I should have said that inflow velocities "can" reach speeds close to the speed of sound because I have experimented a lot with engine induction and ram tubes where inflow is virtualy an "implosion". Actually watching air flow through transparent induction tubes is very facinating and trying to measure the ram effect of moving air.Inflow as I understand is not "pulled"in but "pushed" in by atmospheric pressure and that has limitations,whatever the method of acceleration of air particles is. Your suggestions are very good and I am aware of most of them or have tried them for some reason or other and I don`t disagree with most of what you have sensible conveyed.Perhaps I am getting carried away and wanting to see or now to much about these technolagies for such a project.

 

Nope, inflow velocities to a fan or prop don't even get close to supersonic, nowhere near.

What you're looking at on ram tubes is a very high mass flow being forced through a narrow venturi, to the point where the velocity increases massively. This doesn't happen with any fan, under any conditions.

Even with the sort of pulsating flow seen in internal combustion engine intakes the flow rates don't get anywhere near supersonic, although the action of valves opening and closing does create acoustic waves that pass up and down the intake tract and creates some odd intake effects.

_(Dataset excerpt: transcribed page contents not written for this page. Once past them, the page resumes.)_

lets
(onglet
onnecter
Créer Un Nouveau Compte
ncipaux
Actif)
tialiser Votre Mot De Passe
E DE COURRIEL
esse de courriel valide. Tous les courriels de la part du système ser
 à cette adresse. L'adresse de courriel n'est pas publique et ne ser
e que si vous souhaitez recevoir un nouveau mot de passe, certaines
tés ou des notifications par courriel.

Fans and props are just rotating wings and work the same way. There are still endless arguments as to whether wings lift by suction (via Bernoulli effect on the upper surface), or by deflecting air downwards from the lower surface. Both give the same net result, a change in the direction of momentum of the net flow over the wing (or fan/propeller blade).

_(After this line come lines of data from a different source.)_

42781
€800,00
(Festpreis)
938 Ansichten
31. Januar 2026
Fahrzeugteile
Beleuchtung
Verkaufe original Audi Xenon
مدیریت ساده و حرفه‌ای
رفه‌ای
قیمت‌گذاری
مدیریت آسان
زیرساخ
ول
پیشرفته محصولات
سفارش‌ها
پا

There are some easy to use simulation programs around that will estimate things like mass flow, velocity, thrust etc for props and fans. Often they need a fair bit of work to get good results from, but some can work well. I still prefer to do tests on large scale models to get confidence in any simulation, though.

 

Well Jeremy I will have to take your word for that and discount all the research of Jaguar,Chrysler and all the other leading research Scientist on carbuation and induction systems. It does not realy matter as the is multitude of horizontal fans performing what I want to do already researched.I will read your post more thoroughly to see where I am missing on the information, I contribute to these forums to learn and keep up to date.
I doubt if this Flying Kiwi will want to go into "Treasitional flight".

WWW.horsepowercalculators.net is a very interesting website.

 

A carburettor or induction ram tube isn't driven by a pressure limited device like a fan. Fans cannot produce very high velocities at their intakes because air flow separates from the upper surface of the blades and causes them to stall and stop working. This happens at a tiny fraction of one atmosphere of pressure.

If you draw air through a pipe with a piston this limitation isn't there, as a piston running in a cylinder is a positive displacement device. As a consequence you can theoretically get close to one atmosphere of pressure differential across an intake or ram pipe on an engine.

 

Thank`s for that info I am afraid I am starting to forget a lot of that information I will have to re-research for all the new studies. There was an interesting item on New Zealand TV news tonight regarding the Kiwi Jet Pack Flyer showing the Jet Pack rising and flying up to 5,000 Feet above the Canterbury Plains South island NZ.

It was flown remotely from a helocopter with a pilot (dummy) and it deployed a parachute and decended sustaining minor damage.

 

A high tech experiment showing a computer fan,(42.5 CFM Static pressure 0.23 inch-H20) pushing air into a plastic bag (airboat air tower) and air exiting out the side of the bag.
Fan and bag are on a springboard allowing measurement of lift created.

Lift shoud come from the fan trying to rise and air pushing venturi up similar to the action of a Kort nozzle on a boat.

 

A concept to make use of lift and thrust for a airboat with horizontal fan.